I’ve recently become interested in codecs. We all know the brilliant FFmpeg project, which has provided free (as per FSF definition) implementations of a variety of popular codecs, such as Windows Media or MPEG/H.26x.

I’ve started to study one member of the Windows Media Audio family, the WMAVoice codec. I’m studying an integer version of it, which means that multiplications are done by mult/shift pairs. For example, if you imagine a (32-bit) integer with 1 bit sign (+/-), 1 bit for pre-digit numbers and the other 30 bits being fractional, then the number 1.0 would be encoded as 0x3FFFFFFF. To multiply 1.0 * 1.0 (which should give 1.0 as result) in this integer scheme, you’d use:

#define mulFrac30(a, b) (((int64_t) a * (int64_t) b) >> 30)

By changing the “30” in this macro, you could multiply numbers with different amounts of fractional bits. Those trying it themselves will notice that mulFrac30(0x3FFFFFFF, 0x3FFFFFFF) results in 0x3FFFFFFE (i.e. 0.999999999), so the result is not precise. But it’s close enough to be useful on embedded devices where floating-point operations are expensive. (It’s true that I’m basically demonstrating (n * n) / ((n + 1) * (n + 1)) here, i.e. you can get around it for this particular example by encoding 1.0 as 0x40000000 instead of 0x3FFFFFFF, but similar behaviour would show up for other numbers.)

This “rounding error” becomes more prominent if you decrease the number of fractional bits. For example, 1.0 * 1.0 in frac-16 integers (0xFFFF) = 0xFFFE, which is 0.99997. It also gets worse as you convert between fractional types, e.g. to go from a frac-16 1.0 (0xFFFF) to a frac-30 1.0, would be done by:

#define convertFrac16ToFrac30(x) (x << 14)

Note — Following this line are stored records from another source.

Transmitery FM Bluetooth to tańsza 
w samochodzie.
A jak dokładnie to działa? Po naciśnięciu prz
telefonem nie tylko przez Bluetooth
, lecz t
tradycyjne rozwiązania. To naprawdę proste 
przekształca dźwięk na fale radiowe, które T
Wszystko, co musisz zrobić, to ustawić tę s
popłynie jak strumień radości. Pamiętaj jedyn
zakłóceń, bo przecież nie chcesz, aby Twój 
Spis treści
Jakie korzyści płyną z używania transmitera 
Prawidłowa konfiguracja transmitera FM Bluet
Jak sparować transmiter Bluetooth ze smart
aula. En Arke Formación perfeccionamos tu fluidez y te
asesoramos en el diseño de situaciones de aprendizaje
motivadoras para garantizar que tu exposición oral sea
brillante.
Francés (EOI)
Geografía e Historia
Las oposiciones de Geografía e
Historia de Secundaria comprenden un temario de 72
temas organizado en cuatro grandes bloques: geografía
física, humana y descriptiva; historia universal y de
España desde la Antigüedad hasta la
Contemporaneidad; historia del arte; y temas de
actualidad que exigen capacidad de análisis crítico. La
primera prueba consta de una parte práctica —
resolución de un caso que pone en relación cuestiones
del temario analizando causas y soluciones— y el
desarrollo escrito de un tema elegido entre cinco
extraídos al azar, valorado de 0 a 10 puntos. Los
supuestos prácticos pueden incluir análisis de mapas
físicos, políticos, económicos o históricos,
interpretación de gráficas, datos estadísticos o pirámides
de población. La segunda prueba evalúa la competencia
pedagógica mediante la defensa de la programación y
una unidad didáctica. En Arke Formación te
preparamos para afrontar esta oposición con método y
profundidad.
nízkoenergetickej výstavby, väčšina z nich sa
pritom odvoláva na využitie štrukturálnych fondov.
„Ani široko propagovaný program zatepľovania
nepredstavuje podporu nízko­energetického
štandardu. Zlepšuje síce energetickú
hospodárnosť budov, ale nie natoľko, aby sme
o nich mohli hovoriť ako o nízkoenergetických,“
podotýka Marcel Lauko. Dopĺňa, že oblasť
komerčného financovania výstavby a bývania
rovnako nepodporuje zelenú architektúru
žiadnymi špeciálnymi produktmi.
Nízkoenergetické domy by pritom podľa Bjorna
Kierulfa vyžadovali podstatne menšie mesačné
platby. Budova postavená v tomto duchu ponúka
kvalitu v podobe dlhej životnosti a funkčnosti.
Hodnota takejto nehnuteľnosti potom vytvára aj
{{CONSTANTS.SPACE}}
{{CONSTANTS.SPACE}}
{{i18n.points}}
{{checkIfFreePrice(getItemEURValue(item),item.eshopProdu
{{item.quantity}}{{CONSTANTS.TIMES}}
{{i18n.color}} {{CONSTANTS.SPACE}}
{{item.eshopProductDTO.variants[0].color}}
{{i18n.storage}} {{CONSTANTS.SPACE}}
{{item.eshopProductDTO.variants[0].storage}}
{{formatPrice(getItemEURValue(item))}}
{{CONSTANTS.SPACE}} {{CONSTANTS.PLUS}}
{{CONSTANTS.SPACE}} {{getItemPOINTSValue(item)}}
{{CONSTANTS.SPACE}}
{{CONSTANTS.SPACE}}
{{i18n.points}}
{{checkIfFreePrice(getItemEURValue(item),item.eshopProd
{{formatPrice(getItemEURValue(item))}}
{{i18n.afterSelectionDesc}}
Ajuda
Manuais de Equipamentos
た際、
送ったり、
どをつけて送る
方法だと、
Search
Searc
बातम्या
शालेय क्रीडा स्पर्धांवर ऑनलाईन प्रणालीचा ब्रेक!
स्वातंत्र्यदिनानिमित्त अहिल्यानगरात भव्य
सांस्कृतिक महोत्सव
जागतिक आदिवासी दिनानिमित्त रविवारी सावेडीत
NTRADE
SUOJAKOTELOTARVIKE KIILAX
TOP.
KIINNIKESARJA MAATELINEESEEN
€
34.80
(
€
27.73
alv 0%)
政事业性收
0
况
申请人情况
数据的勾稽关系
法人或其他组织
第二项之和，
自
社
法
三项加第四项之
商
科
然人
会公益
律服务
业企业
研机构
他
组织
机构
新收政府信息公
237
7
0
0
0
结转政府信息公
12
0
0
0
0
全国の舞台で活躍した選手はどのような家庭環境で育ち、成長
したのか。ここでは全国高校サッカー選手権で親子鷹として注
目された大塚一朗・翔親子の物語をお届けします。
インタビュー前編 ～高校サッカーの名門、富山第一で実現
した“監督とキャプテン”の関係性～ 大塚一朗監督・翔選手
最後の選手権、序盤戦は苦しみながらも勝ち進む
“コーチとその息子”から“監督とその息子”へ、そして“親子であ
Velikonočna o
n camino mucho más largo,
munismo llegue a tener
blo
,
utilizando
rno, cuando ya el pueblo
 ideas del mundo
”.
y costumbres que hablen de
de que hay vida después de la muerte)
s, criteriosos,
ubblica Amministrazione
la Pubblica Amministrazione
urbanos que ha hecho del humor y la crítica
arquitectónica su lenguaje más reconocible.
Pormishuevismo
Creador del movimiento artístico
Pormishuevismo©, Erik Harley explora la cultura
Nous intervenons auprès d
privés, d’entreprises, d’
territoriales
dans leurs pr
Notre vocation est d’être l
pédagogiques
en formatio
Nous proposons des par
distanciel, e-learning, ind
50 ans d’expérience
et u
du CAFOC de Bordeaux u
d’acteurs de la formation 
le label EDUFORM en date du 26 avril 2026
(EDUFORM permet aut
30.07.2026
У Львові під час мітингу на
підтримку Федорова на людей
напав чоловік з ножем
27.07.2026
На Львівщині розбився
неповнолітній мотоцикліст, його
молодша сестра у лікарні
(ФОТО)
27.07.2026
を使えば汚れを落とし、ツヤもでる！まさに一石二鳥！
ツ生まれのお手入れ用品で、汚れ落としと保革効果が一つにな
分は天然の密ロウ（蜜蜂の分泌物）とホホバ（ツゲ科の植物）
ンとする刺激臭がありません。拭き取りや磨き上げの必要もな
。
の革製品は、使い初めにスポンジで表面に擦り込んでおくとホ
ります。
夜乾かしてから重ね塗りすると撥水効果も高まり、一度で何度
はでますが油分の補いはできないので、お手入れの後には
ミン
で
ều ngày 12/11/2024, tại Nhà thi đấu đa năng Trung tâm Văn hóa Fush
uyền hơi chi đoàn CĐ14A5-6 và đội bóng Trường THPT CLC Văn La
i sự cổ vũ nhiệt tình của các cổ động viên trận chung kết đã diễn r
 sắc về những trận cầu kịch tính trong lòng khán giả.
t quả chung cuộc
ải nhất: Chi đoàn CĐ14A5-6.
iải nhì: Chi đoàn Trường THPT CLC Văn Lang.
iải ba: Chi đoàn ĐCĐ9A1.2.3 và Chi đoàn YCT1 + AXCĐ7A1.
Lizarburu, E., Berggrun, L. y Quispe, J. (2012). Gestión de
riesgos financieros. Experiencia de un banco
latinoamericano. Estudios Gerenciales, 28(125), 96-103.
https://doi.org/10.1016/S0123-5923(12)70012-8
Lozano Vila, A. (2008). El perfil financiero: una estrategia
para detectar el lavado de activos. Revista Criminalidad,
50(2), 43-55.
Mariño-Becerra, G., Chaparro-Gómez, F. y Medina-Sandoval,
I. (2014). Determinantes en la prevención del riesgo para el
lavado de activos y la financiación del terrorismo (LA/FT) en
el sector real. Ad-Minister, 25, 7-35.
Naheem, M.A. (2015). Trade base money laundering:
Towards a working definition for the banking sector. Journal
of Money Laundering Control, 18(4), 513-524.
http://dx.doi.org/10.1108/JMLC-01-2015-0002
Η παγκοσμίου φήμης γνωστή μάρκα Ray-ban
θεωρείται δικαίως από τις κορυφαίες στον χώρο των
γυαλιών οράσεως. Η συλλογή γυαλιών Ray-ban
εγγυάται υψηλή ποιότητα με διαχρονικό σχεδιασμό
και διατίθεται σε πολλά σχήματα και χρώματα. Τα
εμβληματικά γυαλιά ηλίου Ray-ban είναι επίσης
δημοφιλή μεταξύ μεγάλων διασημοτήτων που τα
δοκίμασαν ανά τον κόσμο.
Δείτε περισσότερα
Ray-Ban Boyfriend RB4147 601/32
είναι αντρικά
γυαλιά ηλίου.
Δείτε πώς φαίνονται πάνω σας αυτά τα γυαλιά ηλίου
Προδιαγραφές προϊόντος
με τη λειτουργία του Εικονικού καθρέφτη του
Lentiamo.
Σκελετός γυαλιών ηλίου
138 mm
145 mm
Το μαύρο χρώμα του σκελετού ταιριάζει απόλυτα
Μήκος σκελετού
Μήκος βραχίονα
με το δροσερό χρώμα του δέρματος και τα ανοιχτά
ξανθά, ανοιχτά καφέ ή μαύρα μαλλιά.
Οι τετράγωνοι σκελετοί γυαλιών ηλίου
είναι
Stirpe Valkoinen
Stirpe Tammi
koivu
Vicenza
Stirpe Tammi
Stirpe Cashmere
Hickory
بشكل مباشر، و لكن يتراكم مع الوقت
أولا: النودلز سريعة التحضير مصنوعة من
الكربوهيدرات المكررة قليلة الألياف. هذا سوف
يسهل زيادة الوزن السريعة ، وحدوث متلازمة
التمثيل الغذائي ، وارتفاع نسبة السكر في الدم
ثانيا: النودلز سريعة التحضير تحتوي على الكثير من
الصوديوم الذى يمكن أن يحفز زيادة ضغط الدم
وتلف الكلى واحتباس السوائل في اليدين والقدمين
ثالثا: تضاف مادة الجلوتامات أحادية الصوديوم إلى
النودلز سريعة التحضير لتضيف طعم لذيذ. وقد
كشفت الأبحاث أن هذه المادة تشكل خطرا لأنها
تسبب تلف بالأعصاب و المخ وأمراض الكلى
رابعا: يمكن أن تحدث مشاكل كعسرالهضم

And the result of that on 1.0 in Frac-16 (0xFFFF) would be 0x3FFFC000. Why is that a problem? Well, look at this particular piece of code present in the codec:

void function(int array[], int v, int size) { int stp = mulFrac31(v, 0xCCCCCC /* 0.00625 */), min = mulFrac31(v, 0x189374 /* 0.00075 */), max = mulFrac31(v, 0x3FE76C8B /* 0.49925 */), n; int array2[size], array3[size]; for (n = 0; n < size; n++) array2[n] = array3[n] = mulFrac31(array1[n], v); array3[0] = MAX(array3[0], min); for (n = 1; n < size; n++) array3[n] = MAX(array3[n - 1] + stp, array3[n]); array3[size - 1] = MIN(array3[size - 1], max); for (n = 0; n < size; n++) if (array2[n] != array3[n]) array1[n] = divFrac31(array3[n], v); }

This loosely translates to the simpler float version:

void function(float array[], int v, int size) { array1[0] = MAX(array1[0], 0.00075); for (int n = 1; n < size; n++) array1[n] = MAX(array1[n - 1] + 0.00625, array1[n]); array1[size - 1] = MIN(array1[size - 1], 0.49925); }

But there's a catch. The original code converts from a scale as given by the input array1 to a scale provided by the magnitude of the "v" variable, whatever "v" may be. Turns out that "v" is the samplerate. For this type of codec, samperate is generally low, e.g. 8000Hz. Therefore, if the value in array1 is e.g. 0.25 (0x1FFFFFFF), then in array2/3, this same value would be mulFrac31(0x1FFFFFFF, 8000) = 1999. Converting this back would bring it to divFrac31(1999, 8000) = 0x1FFBE76E. *We just chopped off 19 bits of our number!* Needless to say, the quality of the audio is affected by this kind of behaviour (stddev is the average square-root difference between samples decoded with and without this behaviour):

stddev: 0.15 PSNR:112.41 bytes: 264014/ 264014 stddev: 0.56 PSNR:101.29 bytes: 264014/ 264014 stddev: 13.73 PSNR: 73.57 bytes: 527906/ 527906 stddev: 2.35 PSNR: 88.87 bytes: 2538240/ 2538240

Which makes me wonder: why do they do that?